▶ [TEXT PROVIDED]
══════
Fujitsu upgrades DX storage arrays with Xeon SP, better management software

Fujitsu went into launch-frenzy mode today, pumping out two new storage arrays, upgrading older models with faster processors, rolling out new management software and announcing three storage benchmarks and a guarantee programme.

The company makes ETERNUS DX arrays in S4 hybrid and S2 all-flash forms. The freshly announced arrays are new generation models, dubbed S5 for the hybrid and S3 for the all-flash. Altogether, the S5 generation provides more IOPS, storage efficiency and lower latency than its S4 predecessor.

Flash

ETERNUS AF50 S3

The AF150 S3 uses SAS interface SSDs and is aimed at the small and medium business market. It uses the latest Xeon processors, in common with its big brothers the AF250 S3 and AF650 S3. The AF250 gets larger system memory. The AF250 S3 and AF650S also get hardware-accelerated compression and deduplication, delivering higher IOPS, efficiency and reduced latency.

Fujitsu AF150 S3 specs

Hybridisation

ETERNUS DX900 S5.

The DX900 S5 is a top-end, mid-range, hybrid array with capacity up to 70PB and million-level IOPS capability.

It joins the DX60, DX100, DX200, DX500, DX600 arrays which are all upgraded with Xeon SP processors to match S5 specs. They also get hardware-accelerated storage compression and deduplication in the midrange hybrid arrays (DX200 and higher. DX900 S5 offers compression only), a unified hypervisor-less lean stack and NVMe cache in the midrange.

Fujitsu DX900 S5 specs

The high-end DX8900 array retains its S4 generation label but this should update to S5 specs in due course.

Single glass of pane

New ETERNUS SF storage management software covers the all-flash and hybrid arrays It provides monitoring features through a GUI, including shared functions such as replication, migration and the operation of storage clusters.

Fujitsu is also launching Infrastructure Manager (ISM) to manage software-defined data centres to replace ServerView. Fujitsu will support ServerView until March 2021, followed byive years of extended service and support.

ISM provides single-pane-of-glass monitoring of components across data centres, including servers, storage, power and cooling, backups and UPS. It provides automated firmware updates for Fujitsu PRIMERGY servers, ETERNUS and NetApp storage, and Cisco and Extreme Network switches.
══════
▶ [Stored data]
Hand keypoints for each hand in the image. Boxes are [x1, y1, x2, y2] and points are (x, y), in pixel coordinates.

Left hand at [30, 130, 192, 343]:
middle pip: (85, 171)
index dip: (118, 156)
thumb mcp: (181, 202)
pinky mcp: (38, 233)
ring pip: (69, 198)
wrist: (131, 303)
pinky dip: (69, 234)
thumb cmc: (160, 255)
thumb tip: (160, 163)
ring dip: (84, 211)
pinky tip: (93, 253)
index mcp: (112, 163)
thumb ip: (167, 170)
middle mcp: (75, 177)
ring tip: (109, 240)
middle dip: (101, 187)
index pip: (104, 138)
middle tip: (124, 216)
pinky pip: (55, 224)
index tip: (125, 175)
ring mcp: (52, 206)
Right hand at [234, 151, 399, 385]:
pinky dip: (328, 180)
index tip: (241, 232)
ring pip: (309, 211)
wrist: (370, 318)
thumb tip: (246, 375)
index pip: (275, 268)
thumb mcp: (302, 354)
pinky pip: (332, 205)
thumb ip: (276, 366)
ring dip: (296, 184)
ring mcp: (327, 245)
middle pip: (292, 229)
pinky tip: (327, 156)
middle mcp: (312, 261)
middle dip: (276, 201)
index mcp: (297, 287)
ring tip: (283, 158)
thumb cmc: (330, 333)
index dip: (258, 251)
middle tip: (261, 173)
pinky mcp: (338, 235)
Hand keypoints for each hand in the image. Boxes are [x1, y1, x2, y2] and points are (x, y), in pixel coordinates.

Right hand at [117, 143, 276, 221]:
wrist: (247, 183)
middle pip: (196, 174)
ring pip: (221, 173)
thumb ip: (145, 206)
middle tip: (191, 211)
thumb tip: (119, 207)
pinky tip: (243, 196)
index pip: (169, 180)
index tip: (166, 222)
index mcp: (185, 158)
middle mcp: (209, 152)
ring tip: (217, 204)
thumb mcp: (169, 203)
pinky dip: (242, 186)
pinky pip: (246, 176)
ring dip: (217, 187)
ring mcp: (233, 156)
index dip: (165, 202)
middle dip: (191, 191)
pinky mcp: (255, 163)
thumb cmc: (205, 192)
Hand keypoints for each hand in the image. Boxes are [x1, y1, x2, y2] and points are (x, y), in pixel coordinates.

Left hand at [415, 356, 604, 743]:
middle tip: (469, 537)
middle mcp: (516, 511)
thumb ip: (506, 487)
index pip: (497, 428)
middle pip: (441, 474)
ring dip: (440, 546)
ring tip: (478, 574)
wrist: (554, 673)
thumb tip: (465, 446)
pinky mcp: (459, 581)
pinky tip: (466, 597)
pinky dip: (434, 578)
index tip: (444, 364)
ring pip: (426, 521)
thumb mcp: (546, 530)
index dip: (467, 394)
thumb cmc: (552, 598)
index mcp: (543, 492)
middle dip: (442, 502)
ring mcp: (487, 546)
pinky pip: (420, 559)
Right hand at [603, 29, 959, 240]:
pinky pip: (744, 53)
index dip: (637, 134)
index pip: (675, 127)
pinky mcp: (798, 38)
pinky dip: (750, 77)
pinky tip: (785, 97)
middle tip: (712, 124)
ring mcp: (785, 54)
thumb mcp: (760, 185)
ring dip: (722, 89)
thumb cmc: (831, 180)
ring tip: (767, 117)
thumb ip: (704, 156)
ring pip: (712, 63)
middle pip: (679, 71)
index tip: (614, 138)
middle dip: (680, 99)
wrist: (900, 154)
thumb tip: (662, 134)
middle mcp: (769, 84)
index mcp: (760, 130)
══════
▶ [WHAT TO WORK ON]
1. Answer these questions from the Fujitsu storage article:
(a) What is the maximum capacity of the DX900 S5?
(b) Until when will Fujitsu support ServerView?
(c) Which market is the AF150 S3 aimed at?
2. Write the next part of the Fujitsu storage article, picking up after its final sentence.

▶ [RESPONSES IN ORDER]
1.
(a) Up to 70PB.
(b) Until March 2021.
(c) The small and medium business market.

2.
There are two support options. ISM Essentials includes monitoring and firmware update of all supported devices, including servers, storage and network switches. ISM Advanced supports multiple hardware configurations, physical and virtual network connection indicators and firmware baseline updates. It is compatible with third party devices and integrates with VMware, Microsoft System Center and Ansible environments.

Benchmarks

Fujitsu has announced three SPC-1 v3 storage benchmarks. These test a storage array with a single business critical-type workload and support deduplication and compression: 

Coincidentally, Korean supplier Gluesys also announced an SPC-1 benchmark result today and we have included it in the table above.

The three Fujitsu systems generally have better price performance numbers than the company’s older arrays which provide similar SPC-1 IOPS performance. However the Gluesys array bagged the best-ever price/performance number of any array in this benchmark. Fujitsu’s AF150 S3 is in second place.

You can check out the results here.

YMMV

The new Fujitsu Storage ETERNUS AF/DX Global Guarantee Program commits to zero downtime, data reduction and 100 per cent SSD availability, some degree of customer satisfaction and support for array expansion and growth.

The new ETERNUS storage systems are available to order this month via Fujitsu and its channel partners. The S3 all-flash arrays and S5 hybrids will be generally available in early 2020. Pricing varies according to configuration.

ISM advanced pricing is according to the number of servers and nodes in a system and varies by country. For ISM Advanced, support licenses are mandatory.